Yeah, there are flaws in our customs, but some movies have enhanced the negativity of Hindu practices. For instance, some movies have shown Hindu customs such as the caste system and widowhood as regressive and oppressive. Aarakshan (2011) faced opposition from some upper-caste Hindu groups for its portrayal of the issue of caste-based reservations in India’s education system. The movie was banned in UP and got a stay order in Punjab province.
Times when Bollywood showcased True Hinduism
There was a time when Bollywood culture was known for its deep history and spiritualism. The movies such as Mahabharat, Sampoorna Ramayana, Mahabali Hanuman, Jai Santoshi Maa, Char Dham, Shiv Mahima, Hari Darshan, Karwa Chauth, Dashavatar, and Bal Ganesh have had a significant influence on Indian culture.

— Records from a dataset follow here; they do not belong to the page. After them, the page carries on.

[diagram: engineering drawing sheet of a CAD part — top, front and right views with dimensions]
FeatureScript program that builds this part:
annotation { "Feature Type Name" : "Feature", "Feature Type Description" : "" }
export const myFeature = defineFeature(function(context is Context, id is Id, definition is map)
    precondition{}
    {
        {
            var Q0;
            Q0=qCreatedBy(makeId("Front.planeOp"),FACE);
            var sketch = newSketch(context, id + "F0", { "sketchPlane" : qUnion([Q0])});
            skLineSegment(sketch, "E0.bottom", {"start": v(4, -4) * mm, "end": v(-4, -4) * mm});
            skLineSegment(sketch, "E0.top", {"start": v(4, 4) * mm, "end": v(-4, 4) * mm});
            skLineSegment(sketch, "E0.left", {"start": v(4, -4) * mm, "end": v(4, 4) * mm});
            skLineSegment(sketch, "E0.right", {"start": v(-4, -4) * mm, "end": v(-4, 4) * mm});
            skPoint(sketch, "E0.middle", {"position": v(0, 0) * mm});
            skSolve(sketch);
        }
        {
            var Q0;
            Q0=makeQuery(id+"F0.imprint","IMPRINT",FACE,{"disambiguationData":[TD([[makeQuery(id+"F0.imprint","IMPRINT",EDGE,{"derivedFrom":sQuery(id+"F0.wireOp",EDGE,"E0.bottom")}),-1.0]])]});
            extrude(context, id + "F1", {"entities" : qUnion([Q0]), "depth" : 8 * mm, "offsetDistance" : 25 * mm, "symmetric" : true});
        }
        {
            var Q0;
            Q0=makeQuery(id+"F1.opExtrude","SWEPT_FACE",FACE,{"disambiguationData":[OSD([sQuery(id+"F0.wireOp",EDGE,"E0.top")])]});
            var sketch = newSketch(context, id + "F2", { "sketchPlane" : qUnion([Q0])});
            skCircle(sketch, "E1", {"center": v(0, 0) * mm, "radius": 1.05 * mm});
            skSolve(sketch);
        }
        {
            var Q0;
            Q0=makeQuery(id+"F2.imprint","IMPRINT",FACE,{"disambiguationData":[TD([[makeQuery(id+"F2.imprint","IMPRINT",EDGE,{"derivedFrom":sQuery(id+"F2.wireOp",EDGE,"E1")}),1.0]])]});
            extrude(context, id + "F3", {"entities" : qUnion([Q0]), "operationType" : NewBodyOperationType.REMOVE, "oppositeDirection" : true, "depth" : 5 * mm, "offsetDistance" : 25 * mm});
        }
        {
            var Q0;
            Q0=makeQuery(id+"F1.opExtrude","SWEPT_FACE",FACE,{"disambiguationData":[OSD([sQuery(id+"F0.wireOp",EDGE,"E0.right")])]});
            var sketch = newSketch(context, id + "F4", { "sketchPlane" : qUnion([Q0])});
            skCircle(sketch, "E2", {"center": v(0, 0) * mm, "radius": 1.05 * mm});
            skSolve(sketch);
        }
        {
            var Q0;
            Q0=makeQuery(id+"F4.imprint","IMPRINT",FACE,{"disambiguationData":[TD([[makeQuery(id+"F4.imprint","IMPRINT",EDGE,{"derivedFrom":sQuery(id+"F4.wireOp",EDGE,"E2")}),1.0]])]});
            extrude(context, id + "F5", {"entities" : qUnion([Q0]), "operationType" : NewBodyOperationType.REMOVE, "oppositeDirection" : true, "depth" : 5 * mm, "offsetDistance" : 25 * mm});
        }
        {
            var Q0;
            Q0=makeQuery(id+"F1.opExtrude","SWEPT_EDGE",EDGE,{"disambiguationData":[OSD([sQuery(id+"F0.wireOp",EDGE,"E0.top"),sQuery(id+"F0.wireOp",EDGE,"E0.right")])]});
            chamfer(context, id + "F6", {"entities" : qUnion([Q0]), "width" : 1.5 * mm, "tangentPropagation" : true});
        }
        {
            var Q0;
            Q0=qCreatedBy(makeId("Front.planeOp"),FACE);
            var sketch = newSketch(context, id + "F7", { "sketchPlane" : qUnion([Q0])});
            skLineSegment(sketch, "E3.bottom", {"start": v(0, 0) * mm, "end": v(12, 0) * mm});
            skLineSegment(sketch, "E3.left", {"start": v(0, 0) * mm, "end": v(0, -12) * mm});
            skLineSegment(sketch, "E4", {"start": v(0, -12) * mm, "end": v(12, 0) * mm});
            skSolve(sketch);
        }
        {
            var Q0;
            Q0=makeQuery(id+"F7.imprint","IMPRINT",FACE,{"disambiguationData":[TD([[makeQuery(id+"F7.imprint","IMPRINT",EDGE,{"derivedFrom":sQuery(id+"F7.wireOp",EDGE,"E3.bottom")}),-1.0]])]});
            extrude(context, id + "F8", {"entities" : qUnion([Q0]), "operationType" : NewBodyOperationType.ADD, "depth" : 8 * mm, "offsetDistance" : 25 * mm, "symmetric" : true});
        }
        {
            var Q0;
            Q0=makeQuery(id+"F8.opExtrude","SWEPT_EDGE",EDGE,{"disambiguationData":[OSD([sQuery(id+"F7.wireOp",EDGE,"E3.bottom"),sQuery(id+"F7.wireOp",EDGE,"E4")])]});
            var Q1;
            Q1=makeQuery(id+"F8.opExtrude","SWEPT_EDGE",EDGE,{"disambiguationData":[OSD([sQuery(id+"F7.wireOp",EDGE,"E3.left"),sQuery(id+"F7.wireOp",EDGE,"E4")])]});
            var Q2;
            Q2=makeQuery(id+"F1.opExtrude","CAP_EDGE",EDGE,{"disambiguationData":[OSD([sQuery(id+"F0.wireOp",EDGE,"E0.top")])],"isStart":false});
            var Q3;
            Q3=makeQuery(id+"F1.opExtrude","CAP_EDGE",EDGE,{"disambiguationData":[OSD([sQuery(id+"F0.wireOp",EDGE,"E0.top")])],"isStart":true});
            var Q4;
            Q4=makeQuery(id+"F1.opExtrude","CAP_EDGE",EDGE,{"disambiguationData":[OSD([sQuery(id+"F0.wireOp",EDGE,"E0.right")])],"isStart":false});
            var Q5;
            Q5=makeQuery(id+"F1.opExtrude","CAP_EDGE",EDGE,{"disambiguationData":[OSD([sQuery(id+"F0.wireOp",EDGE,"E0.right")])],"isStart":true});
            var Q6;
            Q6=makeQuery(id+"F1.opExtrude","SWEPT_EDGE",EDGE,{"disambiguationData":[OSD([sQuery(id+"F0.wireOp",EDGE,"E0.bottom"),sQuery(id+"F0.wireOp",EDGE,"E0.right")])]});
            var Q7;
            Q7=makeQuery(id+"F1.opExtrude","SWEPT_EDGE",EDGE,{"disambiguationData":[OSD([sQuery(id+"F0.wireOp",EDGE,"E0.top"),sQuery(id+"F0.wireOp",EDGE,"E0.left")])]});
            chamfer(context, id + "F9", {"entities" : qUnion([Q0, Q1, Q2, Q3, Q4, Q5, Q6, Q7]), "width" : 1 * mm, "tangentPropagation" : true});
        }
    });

There used to be movies that showed the significance of the biggest Dharma wars of Hinduism. Mahabharat (1965), based on the epic Mahabharata, is a cultural masterpiece that showcases India’s ancient narrative tradition. Sampoorna Ramayana (1961) was a cinematic portrayal of the Hindu epic Ramayana that celebrates the triumph of good over evil and deep-rooted Indian culture and traditions.
The movies were filmed to make people realize the power of devotion. Mahabali Hanuman (1981) was a devotional movie about the mighty Hindu deity Hanuman, known for his wisdom, humility, and devotion to Lord Rama. Jai Santoshi Maa (1975) told the story of a devotee’s immense devotion to the Hindu goddess Santoshi Maa, showcasing the power of faith and devotion in Indian culture.
The deities were prime highlights of some movies, which showed the greatness of Hindu Gods and Goddesses. Shiv Mahima (1992) celebrated the Hindu god Shiva and his various forms, showcasing the importance of devotion and spiritualism in Indian culture. Hari Darshan (1972) portrayed the life of Lord Vishnu and the various incarnations he took to save the world, celebrating the richness and diversity of Hindu mythology.
Not only the religious aspect but the spiritual essence was also captured in some Bollywood movies. The finest example is Char Dham (1998) that highlighted the significance of the four sacred pilgrimage sites in India and the spiritual journey to attain freedom from all sins.
What happened now?
It is difficult to make a blanket statement about Bollywood’s representation of Hinduism as it is a complex and varied religion with multiple interpretations and practices. However, it is true that these days Bollywood films have been criticized for their portrayal of Hinduism, often focusing on superficial aspects of the religion and perpetuating stereotypes.
There are several possible reasons for this, including commercial pressures, lack of diversity in the industry, political agendas, and lack of research. With an eye toward box office success, filmmakers may prioritize entertainment over accurately representing Hinduism, resorting to clichés and stereotypes that appeal to the mass audience. Additionally, the lack of diversity in the industry can lead to a limited perspective on Hinduism, while political agendas and lack of research can result in a skewed or inaccurate portrayal.
While some films have managed to showcase true Hinduism and its values, it is important to view Bollywood as just one form of media and not rely solely on it for a deep understanding of the religion.